◆ TASK REQUIREMENTS
Copy out each line below containing "cytoplasmic".

*** Opening of EXTRACTED DATA ***

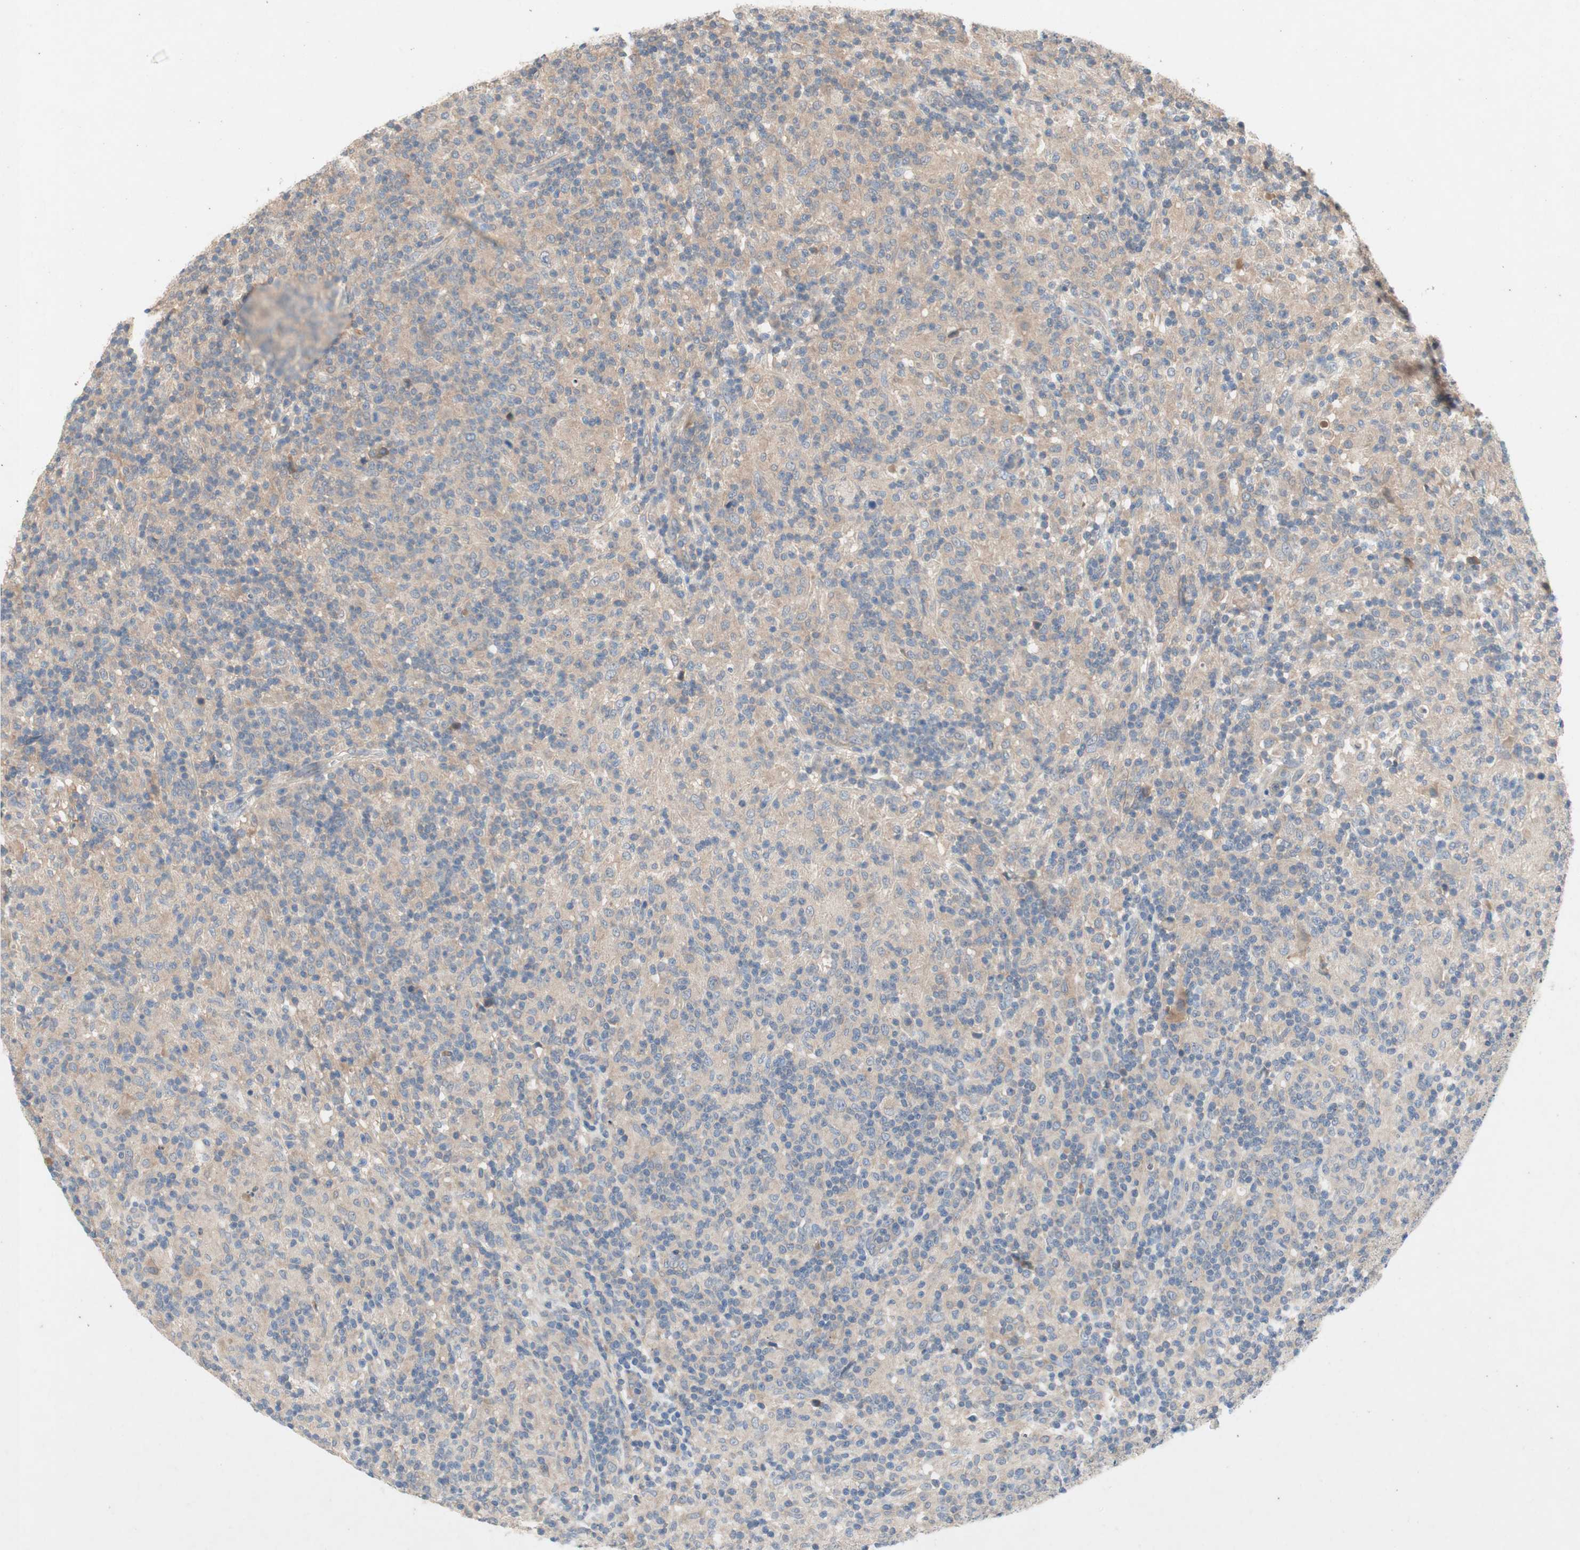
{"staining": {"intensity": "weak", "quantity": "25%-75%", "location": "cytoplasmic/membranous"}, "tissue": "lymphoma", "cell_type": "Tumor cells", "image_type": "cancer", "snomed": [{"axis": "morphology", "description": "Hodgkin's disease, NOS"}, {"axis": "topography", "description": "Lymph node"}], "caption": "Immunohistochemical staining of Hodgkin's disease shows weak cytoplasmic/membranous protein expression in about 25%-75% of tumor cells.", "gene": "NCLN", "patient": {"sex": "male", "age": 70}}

*** Close of EXTRACTED DATA ***
*** Opening of EXTRACTED DATA ***

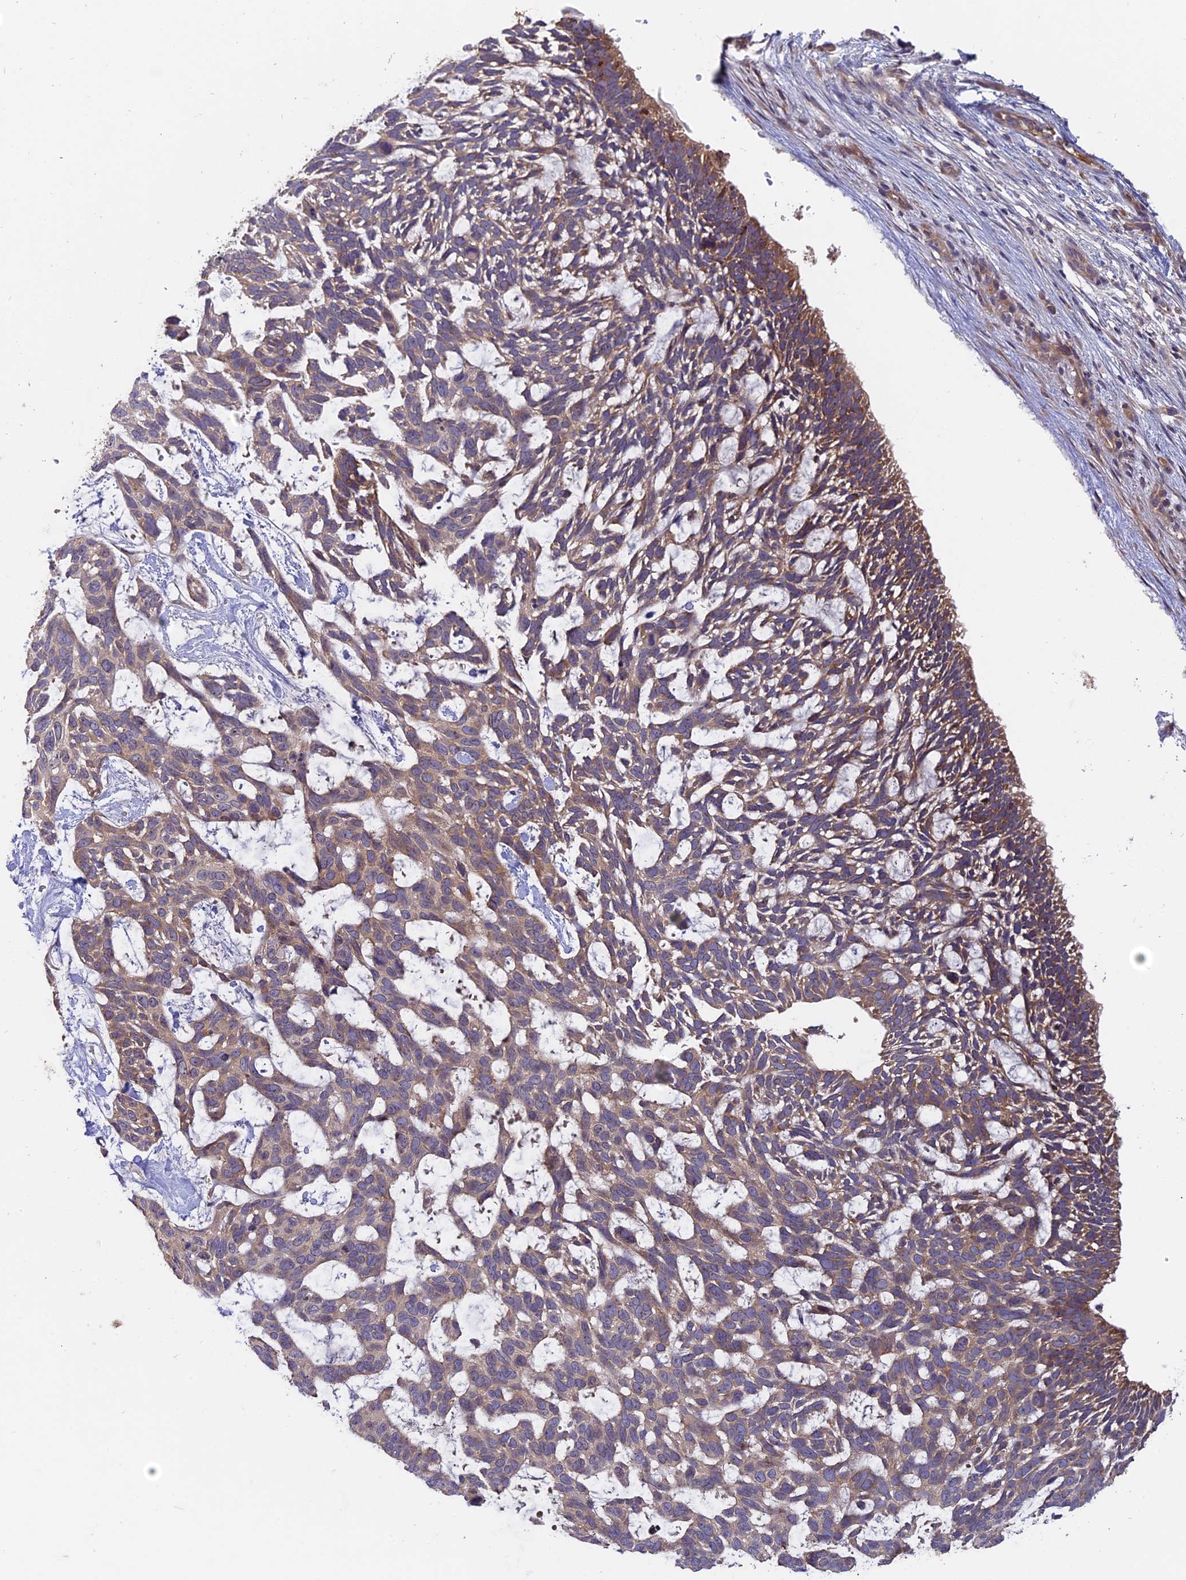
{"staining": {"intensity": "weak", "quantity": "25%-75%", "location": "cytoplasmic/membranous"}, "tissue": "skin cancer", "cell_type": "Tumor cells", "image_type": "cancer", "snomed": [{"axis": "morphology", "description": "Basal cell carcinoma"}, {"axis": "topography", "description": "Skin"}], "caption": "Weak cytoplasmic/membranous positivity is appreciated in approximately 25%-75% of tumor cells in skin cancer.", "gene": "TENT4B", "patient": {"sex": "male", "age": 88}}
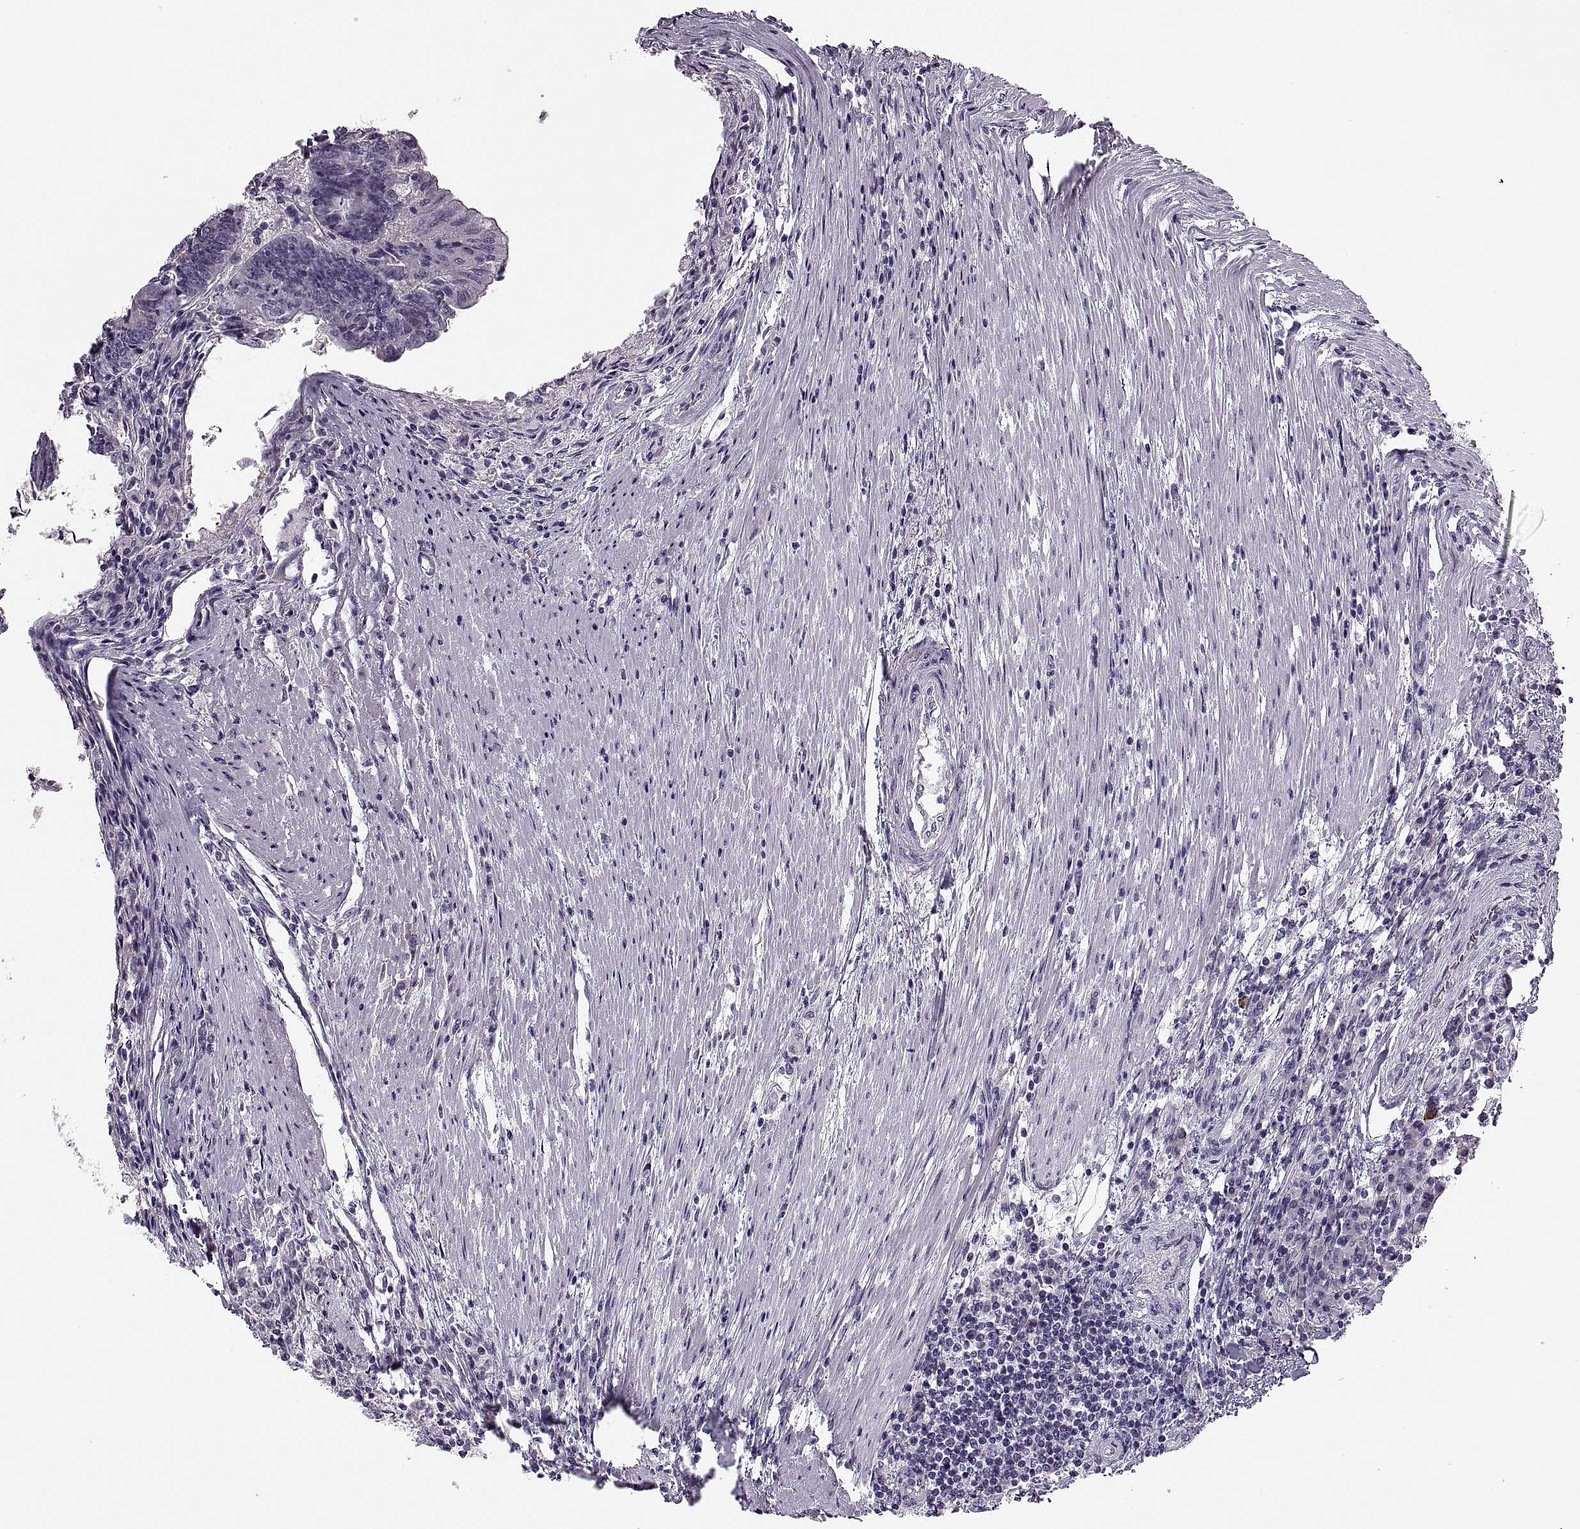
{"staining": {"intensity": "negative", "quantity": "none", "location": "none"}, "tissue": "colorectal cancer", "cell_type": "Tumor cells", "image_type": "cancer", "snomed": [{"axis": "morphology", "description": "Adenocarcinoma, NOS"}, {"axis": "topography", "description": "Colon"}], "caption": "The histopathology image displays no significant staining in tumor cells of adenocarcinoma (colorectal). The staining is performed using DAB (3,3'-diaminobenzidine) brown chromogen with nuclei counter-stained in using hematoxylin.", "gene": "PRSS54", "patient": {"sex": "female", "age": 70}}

*** Close of EXTRACTED DATA ***

◆ EXERCISE SOLUTION
{"staining": {"intensity": "weak", "quantity": "25%-75%", "location": "cytoplasmic/membranous"}, "tissue": "lymphoma", "cell_type": "Tumor cells", "image_type": "cancer", "snomed": [{"axis": "morphology", "description": "Hodgkin's disease, NOS"}, {"axis": "topography", "description": "Lymph node"}], "caption": "Immunohistochemical staining of Hodgkin's disease shows weak cytoplasmic/membranous protein expression in about 25%-75% of tumor cells.", "gene": "NCLN", "patient": {"sex": "male", "age": 70}}
{"staining": {"intensity": "weak", "quantity": "25%-75%", "location": "cytoplasmic/membranous"}, "tissue": "skin cancer", "cell_type": "Tumor cells", "image_type": "cancer", "snomed": [{"axis": "morphology", "description": "Basal cell carcinoma"}, {"axis": "topography", "description": "Skin"}], "caption": "Weak cytoplasmic/membranous positivity is appreciated in approximately 25%-75% of tumor cells in skin cancer.", "gene": "TENT4B", "patient": {"sex": "male", "age": 88}}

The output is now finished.